Future directions of this benchmark would be to include models for:
- Relatedness
- Genotyping errors
- Population stratification
- Covariates
The first step is to define an experiment. Here is an example where we want to look at the power for a specific model.
{
"experiments" : [
{
"type" : "geno",
"model" : "binomial",
"maf" : [ 0.2, 0.2, 0.3, 0.3, 0.4, 0.4 ],
"sample-size" : [ 2000, 2000, 3000, 3000, 4000, 4000 ],
"num-pairs" : 200,
"param" : [
0.5, 0.5, 0.5,
0.5, 0.55, 0.55,
0.5, 0.55, 0.55,
0.5, 0.5, 0.5,
0.5, 0.6, 0.6,
0.5, 0.6, 0.6,
0.5, 0.5, 0.5,
0.5, 0.65, 0.65,
0.5, 0.65, 0.65,
0.5, 0.5, 0.5,
0.5, 0.7, 0.7,
0.5, 0.7, 0.7
]
}
]
}
Here the type geno indicates that we will simulate genotypes conditional on the phenotype, model is the distribution around the mean parameter here binomial (i.e. case/control), maf describes the minor allele frequency for both variants, here we will vary this over 0.2, 0.3 and 0.4 for both variants, sample-size is the sample size in each group, here varied over 2000, 3000 and 4000 in each group, then we have the number of pairs that will be generated for each parameter combination, here 2000, finally we have the model parameters, here a double dominant model, in this case the penetrance for each genotype is given, we have 4 sets.
The second step is to define which methods to run and with what parameters. A method is defined by two things, a Python file that describes how to execute the method, and a .json-file that defines parameters for that and other methods, that may be changed over the course of an experiment.

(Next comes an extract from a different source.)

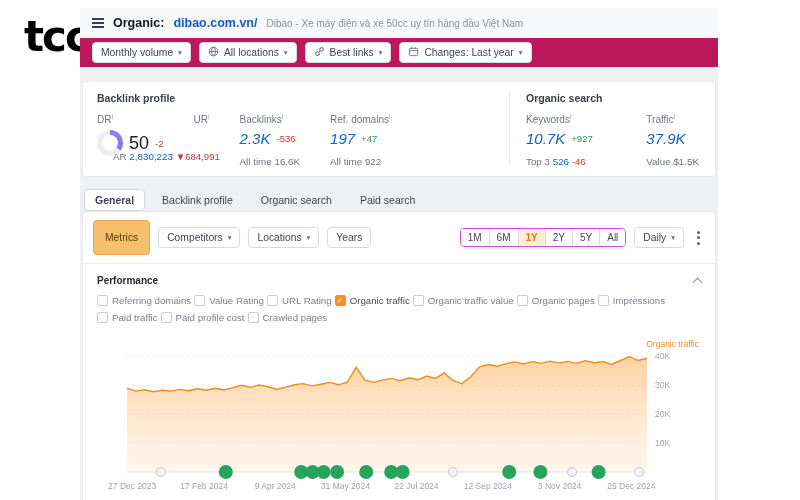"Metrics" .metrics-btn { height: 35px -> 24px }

The Python file should return a list of the number of significant pairs, and the number of pairs for which no significance value computed, i.e. missing values. Here the num_significant_bonferroni function does this for a given output file.

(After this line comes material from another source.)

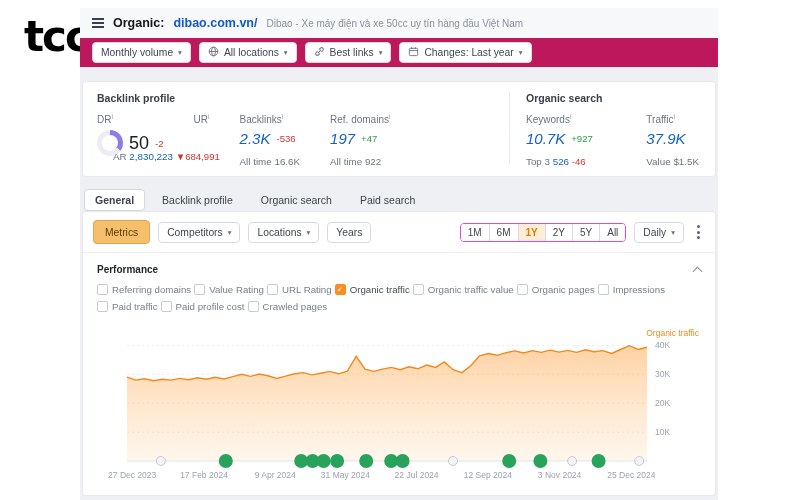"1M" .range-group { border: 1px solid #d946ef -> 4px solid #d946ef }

def find_significant(method_params, input_files, output_dir): cmd = [ "bayesic", "-m", "loglinear", input_files.pair_path, input_files.plink_prefix ]
if input_files.pheno_path:
cmd.extend( [ "-p", input_files.pheno_path ] )

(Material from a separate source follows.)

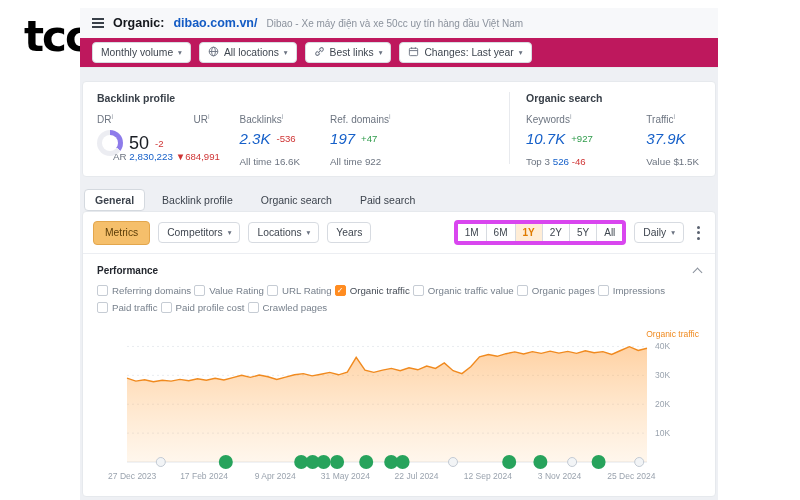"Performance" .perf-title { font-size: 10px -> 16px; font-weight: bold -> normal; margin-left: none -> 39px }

output_path = os.path.join( output_dir, "loglinear.out" )
with open( output_path, "w" ) as output_file:
subprocess.call( cmd, stdout = output_file )
alpha = method_params.get( "alpha", 0.05 )
num_tests = method_params.get( "num-tests", 1 )
return infer.num_significant_bonferroni( output_path, 2, alpha, num_tests )
The next step is to define the .json-file that describes which methods and with what parameters to run in the experiment. In this case it defines the number of tests to correct for and the significance level.
{
"methods" : [
{
"name" : "Log-linear",
"method" : "loglinear",
"num-tests" : 1000,
"alpha" : 0.05
}
]
}
The experiment is run by the following command
> epibench run --method-file method.json --experiment-file experiment.json --out output/
This will run all methods defined in method.json, for all experiments defined in experiment.json. The output directory will then contain the results, typically it looks something like this:
> ls output/
data experiment.log experiments.json method result
The data directory contains temporary data files, experiment.log is a log file of the run, experiments.json is a copy of the input experiment.json, method contains temporary results for each method, and result contains final results for each method. This data can then be compiled into plots and tables by:
> epibench compile output/
This creates the final directory that contains the compiled results for each experiment.
> ls output/final/
experiment0.pdf
This plot will then show the power for each parameter combination, and output/result/experiment0.out contains the raw files for which plot is based, if you want to plot it in another way.